__EXTRACT PROVIDED__:
ENO's Acis and Galatea at Lilian Baylis House

The shepherds and nymphs are at play! It’s end-of-the-year office-party time in Elysium. The bean-bags, balloons and banners - ‘Work Hard, Play Harder’ - invite the weary workers of Mountain Media to let their hair down, and enter the ‘Groves of Delights and Crystal Fountains’.

Acis and Galatea, ENO, Lilian Baylis House

A review by Claire Seymour

Above: ENO, Acis and Galatea

Photo credit: Dani Harvey

 

There’s nothing very pastoral, though, about ENO’s Acis and Galatea which, as the Coliseum is hosting a series of summer revenue raisers ( Opera North’s Kiss Me, Kate arrives next week), is being performed at ENO’s rehearsal space, Lilian Baylis House. The only ‘greenery’ in director Sarah Tipple’s hyper-active production, is the astro turf beneath the feet of the orchestra, seated to one side in a mirror-clad grotto which does its best to hint at leafy groves and trickling streams.

Designer Justin Nardella’s set presents a panoply of party-props - a livid yellow fancy-dress box (though the merry-makers’ Hawaiian shirts, wellies, out-size spectacles and outlandish head-gear are surely ‘fancy’ enough), beach balls, plastic dinosaurs, inflatable unicorns, and the like. And, should the ‘hedonism’ over-heat, the party-planner - a nerdy type, who wanders in from time to time, checking his itinerary on an i-Pad - has ensured that they have a convenient cool-drinks dispenser at their disposal.

__STATED PROBLEM__: Copy out the review of ENO's Acis and Galatea word for word, in full.

__RECORDS PROVIDED__:
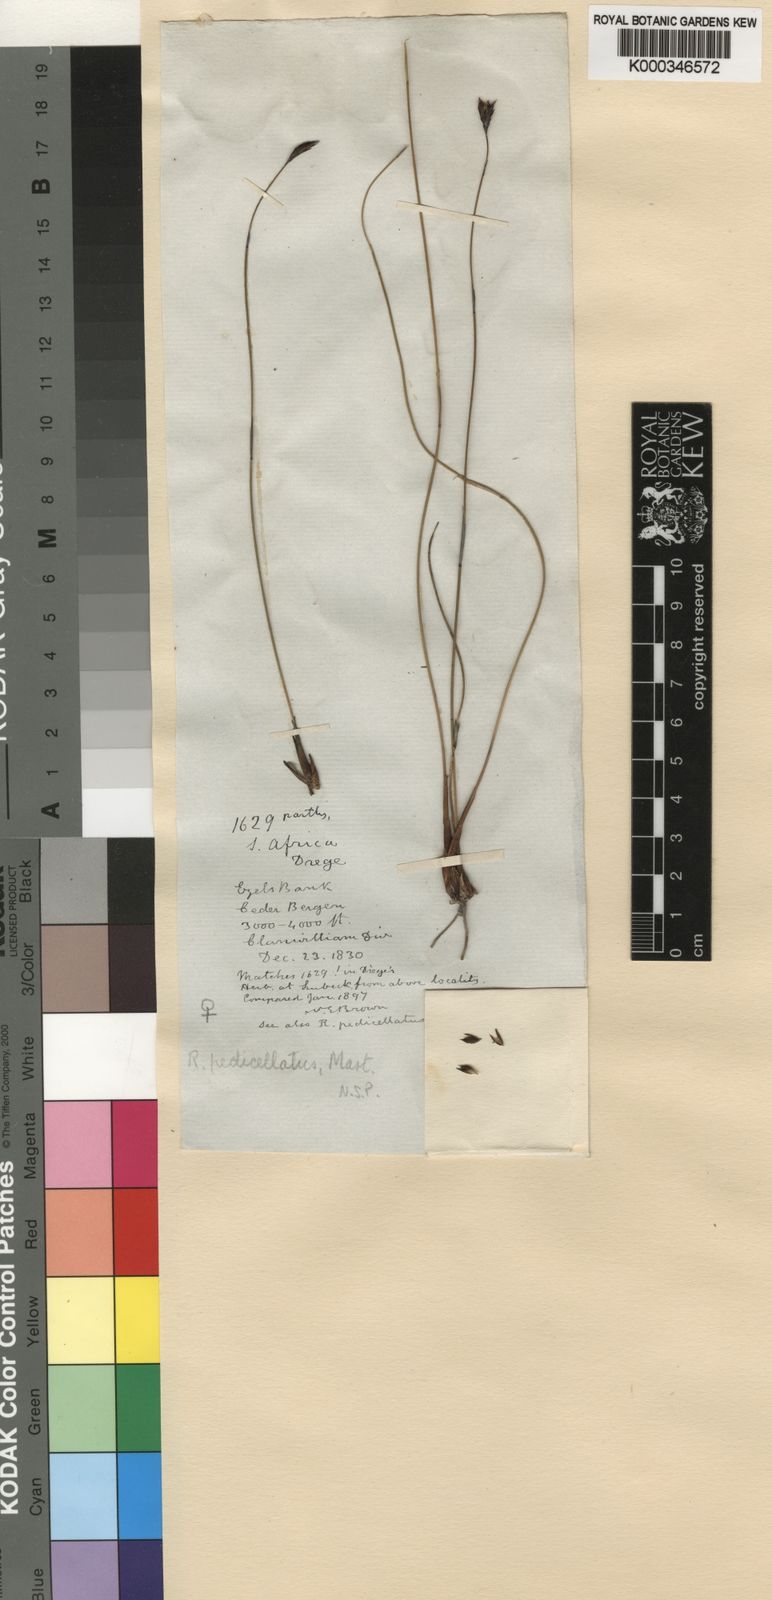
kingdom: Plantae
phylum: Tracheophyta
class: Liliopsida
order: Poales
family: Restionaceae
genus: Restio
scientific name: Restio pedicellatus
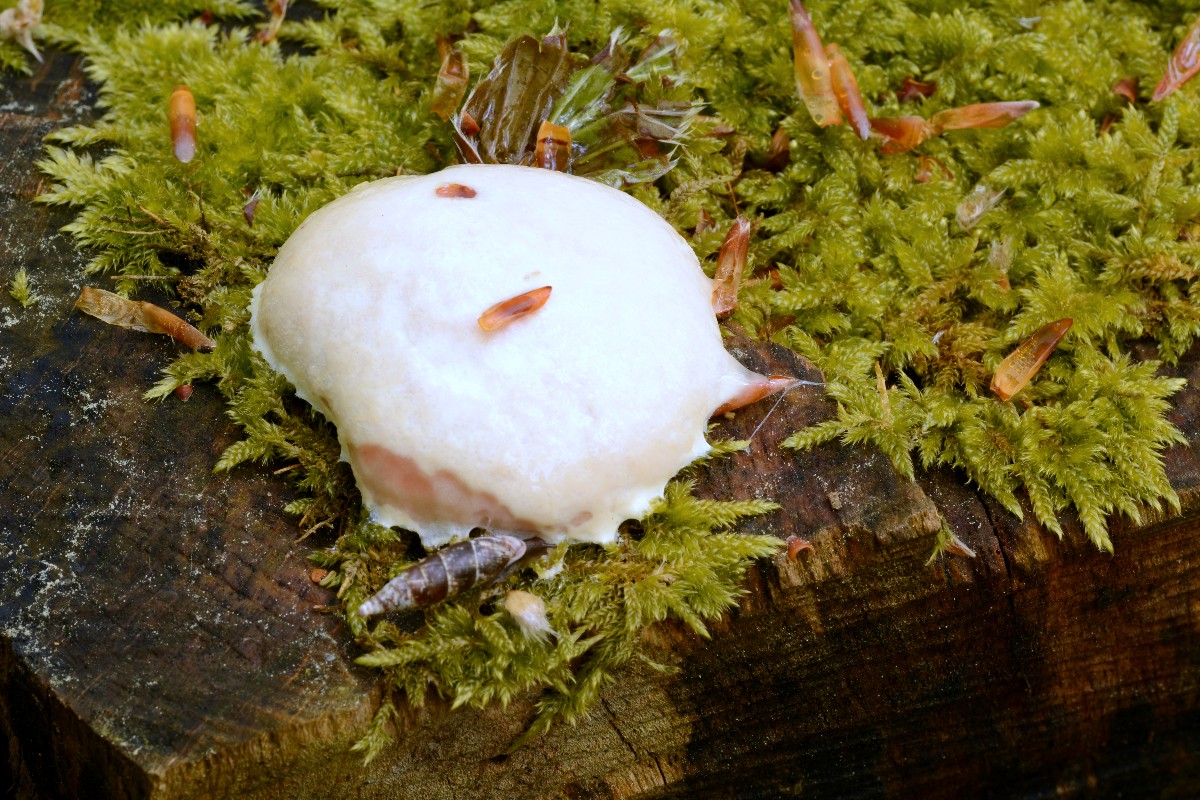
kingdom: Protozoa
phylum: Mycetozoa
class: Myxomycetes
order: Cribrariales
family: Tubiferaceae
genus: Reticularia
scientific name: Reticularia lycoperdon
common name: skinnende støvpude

__TASK RESULT__:
ENO's Acis and Galatea at Lilian Baylis House

The shepherds and nymphs are at play! It’s end-of-the-year office-party time in Elysium. The bean-bags, balloons and banners - ‘Work Hard, Play Harder’ - invite the weary workers of Mountain Media to let their hair down, and enter the ‘Groves of Delights and Crystal Fountains’.

Acis and Galatea, ENO, Lilian Baylis House

A review by Claire Seymour

Above: ENO, Acis and Galatea

Photo credit: Dani Harvey

 

There’s nothing very pastoral, though, about ENO’s Acis and Galatea which, as the Coliseum is hosting a series of summer revenue raisers ( Opera North’s Kiss Me, Kate arrives next week), is being performed at ENO’s rehearsal space, Lilian Baylis House. The only ‘greenery’ in director Sarah Tipple’s hyper-active production, is the astro turf beneath the feet of the orchestra, seated to one side in a mirror-clad grotto which does its best to hint at leafy groves and trickling streams.

Designer Justin Nardella’s set presents a panoply of party-props - a livid yellow fancy-dress box (though the merry-makers’ Hawaiian shirts, wellies, out-size spectacles and outlandish head-gear are surely ‘fancy’ enough), beach balls, plastic dinosaurs, inflatable unicorns, and the like. And, should the ‘hedonism’ over-heat, the party-planner - a nerdy type, who wanders in from time to time, checking his itinerary on an i-Pad - has ensured that they have a convenient cool-drinks dispenser at their disposal.